Feed the hunger disaster


Despite what we’ve been told about money, it does have the potential to fix a number of the world’s ills and injustices. Money has the potential to restore and pave a better life for those in need. And, contrary to popular belief, it could possibly also buy happiness — even if only for a limited time.

To a hungry child who wakes up to the daily reality of empty cupboards and a grumbling stomach, the potential amount of happiness money can buy is vast and wide. In this instance even a meagre R10 — which can buy nothing more than a loaf of bread — would unleash pleasure and jubilation, even if for only a day.

But the reality is that money continues to be a problem for millions of people the world over, with perhaps millions more going hungry as a result.

According to a report called The State of Food Security and Nutrition in the World 2018, the number of hungry people is ever-increasing. A whopping 821-million, or one in every nine people, are said to battle with hunger daily.

Another 2018 report — by the European Union, the Food and Agriculture Organisation of the United Nations and the United Nations World Food Programme — found that an estimated 113-million people in 53 countries experienced acute food insecurity.

Here at home, the South African Food Sovereignty Campaign says 14-million people go to bed hungry daily, with 53% of the nation’s inhabitants experiencing food insecurity.

Despite efforts by the government to support children of unemployed parents by providing a support grant of R380 a month per child, this money is often used to support the entire household, because many of these families rely on nothing else for survival.

The result? According to reports published at the end of last year, more than six million of the country’s children regularly go hungry. This affects their ability to thrive or even to survive.

If food is fuel, then young minds in their formative years need it most. Foundations laid in school are such that young people are able to grow up and live fruitful lives as participants in the economy. But, as the saying goes, you cannot learn on an empty stomach.

> **Provided material**
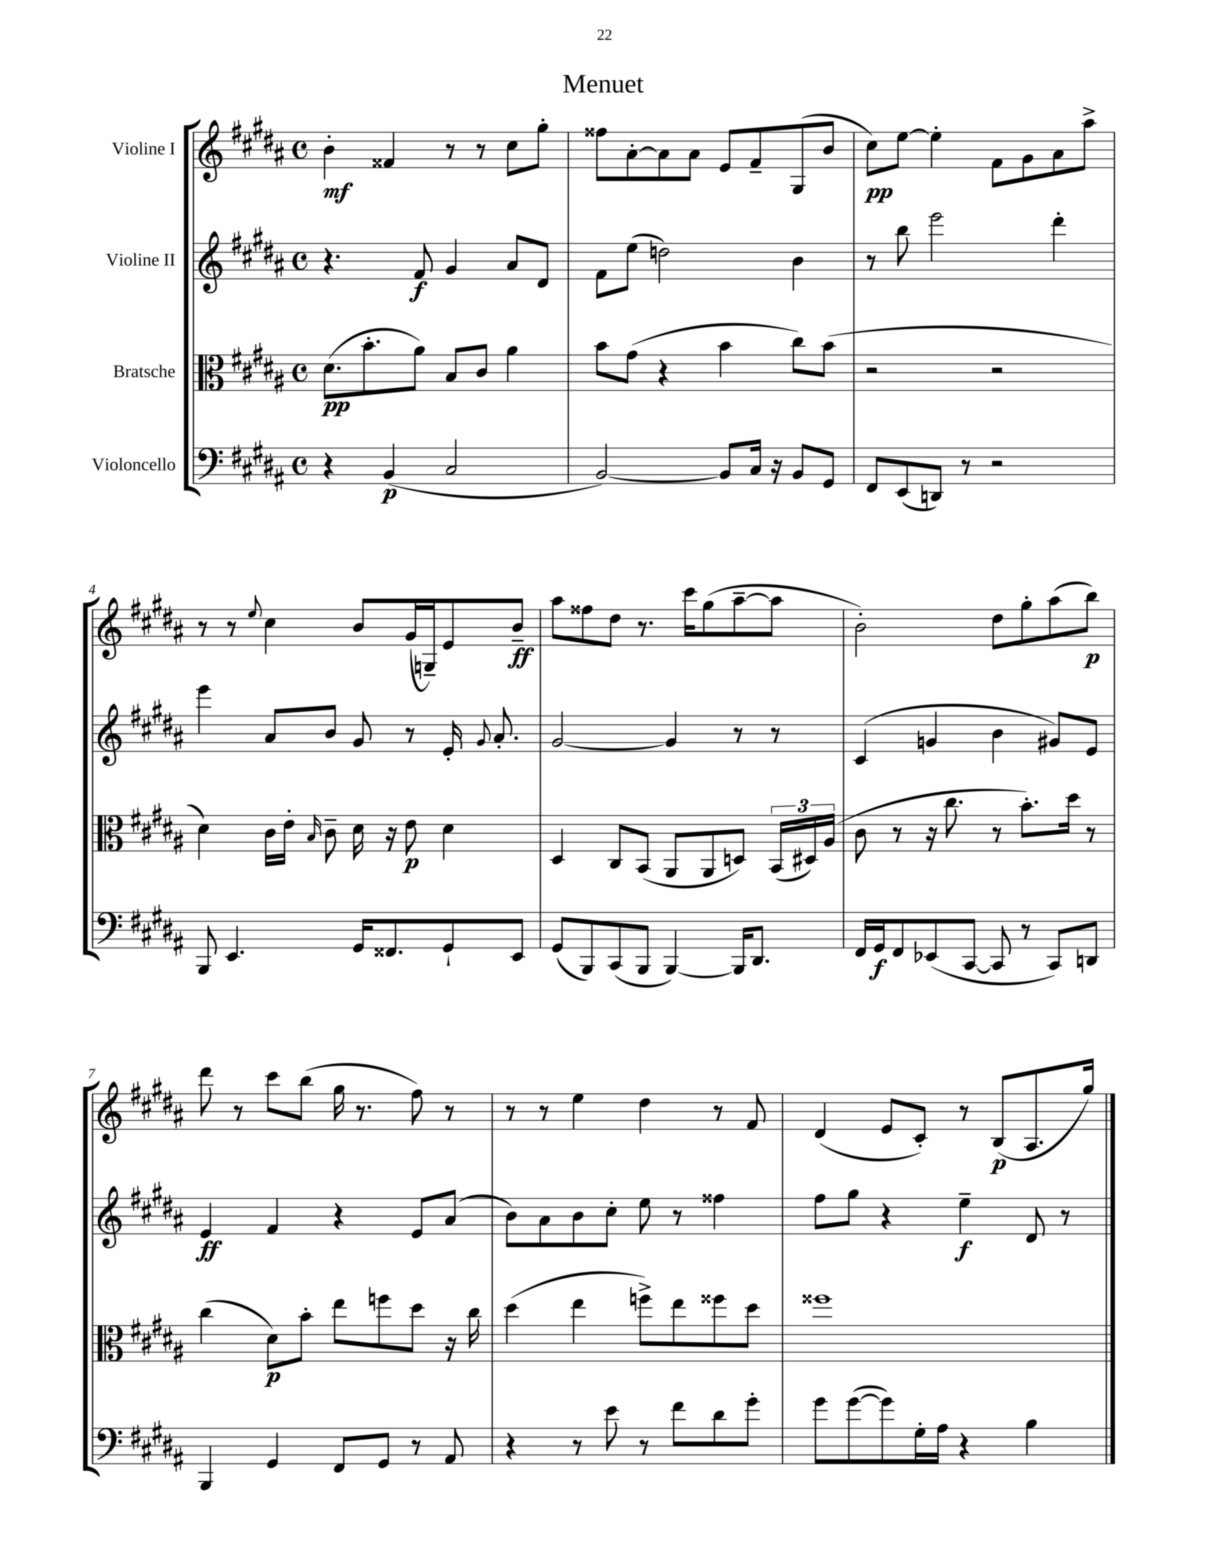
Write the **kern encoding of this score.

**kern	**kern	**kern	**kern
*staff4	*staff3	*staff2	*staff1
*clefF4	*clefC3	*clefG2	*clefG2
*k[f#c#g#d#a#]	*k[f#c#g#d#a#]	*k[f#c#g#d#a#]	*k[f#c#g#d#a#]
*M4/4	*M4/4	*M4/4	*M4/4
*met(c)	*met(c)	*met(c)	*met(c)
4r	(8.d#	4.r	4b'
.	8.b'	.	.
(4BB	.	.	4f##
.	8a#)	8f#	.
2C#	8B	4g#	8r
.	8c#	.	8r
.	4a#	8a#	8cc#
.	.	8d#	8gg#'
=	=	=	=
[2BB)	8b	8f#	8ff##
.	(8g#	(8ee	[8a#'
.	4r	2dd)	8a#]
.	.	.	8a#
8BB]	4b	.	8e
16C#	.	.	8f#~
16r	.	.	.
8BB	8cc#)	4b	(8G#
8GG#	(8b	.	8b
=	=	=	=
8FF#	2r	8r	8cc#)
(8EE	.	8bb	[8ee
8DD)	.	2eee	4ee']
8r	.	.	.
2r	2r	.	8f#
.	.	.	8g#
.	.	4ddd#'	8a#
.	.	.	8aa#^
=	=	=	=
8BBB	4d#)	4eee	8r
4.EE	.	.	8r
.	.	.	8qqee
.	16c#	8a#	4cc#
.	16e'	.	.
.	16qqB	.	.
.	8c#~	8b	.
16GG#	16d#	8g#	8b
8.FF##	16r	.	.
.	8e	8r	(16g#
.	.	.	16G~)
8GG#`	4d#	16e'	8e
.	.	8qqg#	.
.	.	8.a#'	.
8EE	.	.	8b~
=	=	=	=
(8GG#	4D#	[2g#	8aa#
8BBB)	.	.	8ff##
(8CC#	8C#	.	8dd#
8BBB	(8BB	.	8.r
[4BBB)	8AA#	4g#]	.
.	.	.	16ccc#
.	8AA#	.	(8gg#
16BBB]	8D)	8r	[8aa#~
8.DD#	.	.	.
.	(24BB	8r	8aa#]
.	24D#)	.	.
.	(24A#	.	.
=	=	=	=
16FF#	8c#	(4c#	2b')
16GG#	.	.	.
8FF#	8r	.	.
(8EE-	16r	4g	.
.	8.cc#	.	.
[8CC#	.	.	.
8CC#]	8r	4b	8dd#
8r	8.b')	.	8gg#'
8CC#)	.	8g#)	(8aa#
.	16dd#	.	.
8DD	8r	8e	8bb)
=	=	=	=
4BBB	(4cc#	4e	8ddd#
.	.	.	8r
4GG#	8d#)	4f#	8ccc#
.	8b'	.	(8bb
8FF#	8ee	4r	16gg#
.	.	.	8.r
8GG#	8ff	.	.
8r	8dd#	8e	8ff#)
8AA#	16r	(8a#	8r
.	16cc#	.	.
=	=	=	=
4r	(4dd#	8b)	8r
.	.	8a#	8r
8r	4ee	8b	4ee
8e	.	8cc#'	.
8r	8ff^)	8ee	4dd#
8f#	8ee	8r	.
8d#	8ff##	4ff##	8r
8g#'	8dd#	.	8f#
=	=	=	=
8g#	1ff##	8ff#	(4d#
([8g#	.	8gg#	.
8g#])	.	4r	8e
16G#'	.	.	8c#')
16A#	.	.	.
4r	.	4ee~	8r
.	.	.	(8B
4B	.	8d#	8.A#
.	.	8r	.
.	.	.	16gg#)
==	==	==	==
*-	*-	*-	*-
---
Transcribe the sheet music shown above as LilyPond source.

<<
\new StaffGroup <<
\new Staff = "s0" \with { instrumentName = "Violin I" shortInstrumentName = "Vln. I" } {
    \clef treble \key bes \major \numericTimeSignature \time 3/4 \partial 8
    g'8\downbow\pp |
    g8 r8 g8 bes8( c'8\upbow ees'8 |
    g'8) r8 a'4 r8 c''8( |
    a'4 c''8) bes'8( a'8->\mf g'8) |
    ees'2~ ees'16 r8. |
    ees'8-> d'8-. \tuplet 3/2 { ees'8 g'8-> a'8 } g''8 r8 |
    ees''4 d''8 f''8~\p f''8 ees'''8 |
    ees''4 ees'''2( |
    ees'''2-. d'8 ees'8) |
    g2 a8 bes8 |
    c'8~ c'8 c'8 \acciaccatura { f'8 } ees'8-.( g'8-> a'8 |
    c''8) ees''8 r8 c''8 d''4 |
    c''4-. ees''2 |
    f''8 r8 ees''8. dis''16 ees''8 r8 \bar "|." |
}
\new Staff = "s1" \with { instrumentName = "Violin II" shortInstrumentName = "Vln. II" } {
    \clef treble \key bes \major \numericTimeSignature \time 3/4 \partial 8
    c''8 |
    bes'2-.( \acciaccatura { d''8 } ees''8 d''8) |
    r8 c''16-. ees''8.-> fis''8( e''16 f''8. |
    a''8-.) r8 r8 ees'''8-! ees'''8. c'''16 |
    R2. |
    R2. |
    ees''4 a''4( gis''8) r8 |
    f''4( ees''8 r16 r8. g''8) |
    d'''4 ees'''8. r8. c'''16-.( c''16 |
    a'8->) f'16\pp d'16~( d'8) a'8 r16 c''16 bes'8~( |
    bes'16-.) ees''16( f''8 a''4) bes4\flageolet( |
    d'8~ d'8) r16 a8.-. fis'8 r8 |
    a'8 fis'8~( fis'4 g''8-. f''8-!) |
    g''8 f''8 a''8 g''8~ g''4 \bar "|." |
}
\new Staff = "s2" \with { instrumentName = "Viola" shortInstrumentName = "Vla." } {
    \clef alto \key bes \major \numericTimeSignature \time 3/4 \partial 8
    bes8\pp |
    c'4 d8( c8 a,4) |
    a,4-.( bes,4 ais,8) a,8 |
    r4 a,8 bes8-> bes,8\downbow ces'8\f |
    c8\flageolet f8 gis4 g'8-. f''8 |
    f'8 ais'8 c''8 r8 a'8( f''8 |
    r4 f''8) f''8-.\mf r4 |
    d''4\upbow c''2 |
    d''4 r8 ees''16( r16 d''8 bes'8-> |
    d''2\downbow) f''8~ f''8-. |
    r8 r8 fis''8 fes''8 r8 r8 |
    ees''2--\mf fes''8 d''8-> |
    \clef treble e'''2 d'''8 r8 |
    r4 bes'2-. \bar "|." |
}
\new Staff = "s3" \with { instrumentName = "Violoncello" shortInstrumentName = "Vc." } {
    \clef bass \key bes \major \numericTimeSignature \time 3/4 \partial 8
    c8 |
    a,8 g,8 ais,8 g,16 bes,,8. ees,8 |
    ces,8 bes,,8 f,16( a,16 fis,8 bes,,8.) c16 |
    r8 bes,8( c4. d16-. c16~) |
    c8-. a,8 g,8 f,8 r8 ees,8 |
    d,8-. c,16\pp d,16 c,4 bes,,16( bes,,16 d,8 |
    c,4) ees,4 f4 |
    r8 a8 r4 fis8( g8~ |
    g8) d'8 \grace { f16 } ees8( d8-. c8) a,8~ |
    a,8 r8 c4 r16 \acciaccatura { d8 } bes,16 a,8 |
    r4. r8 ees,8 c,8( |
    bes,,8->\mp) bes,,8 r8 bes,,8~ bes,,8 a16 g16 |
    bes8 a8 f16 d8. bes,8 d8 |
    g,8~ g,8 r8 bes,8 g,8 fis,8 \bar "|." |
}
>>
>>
==
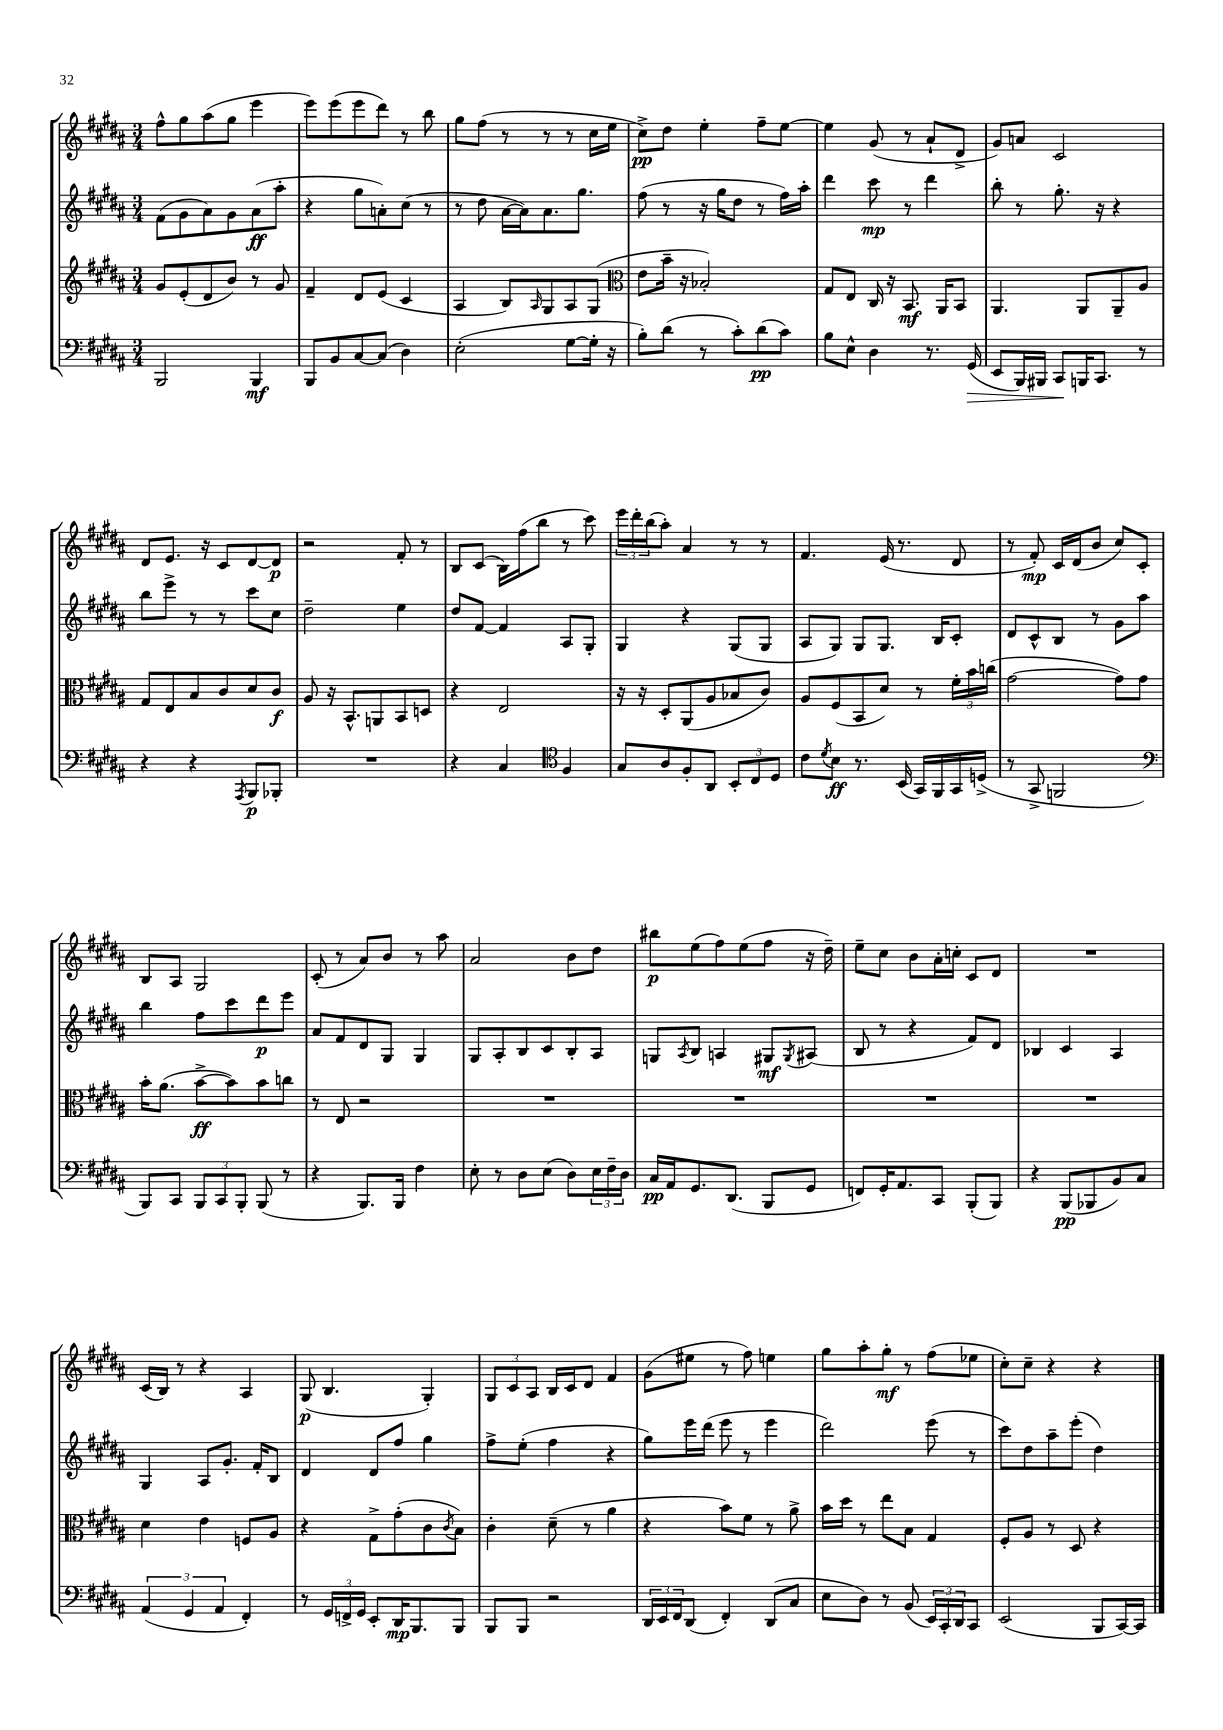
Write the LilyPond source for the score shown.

> **Work to do**
From the article on hunger, return the passage starting at "The result? According" and ending at "an empty stomach.", copied word for word.

> **Written reply**
The result? According to reports published at the end of last year, more than six million of the country’s children regularly go hungry. This affects their ability to thrive or even to survive.

If food is fuel, then young minds in their formative years need it most. Foundations laid in school are such that young people are able to grow up and live fruitful lives as participants in the economy. But, as the saying goes, you cannot learn on an empty stomach.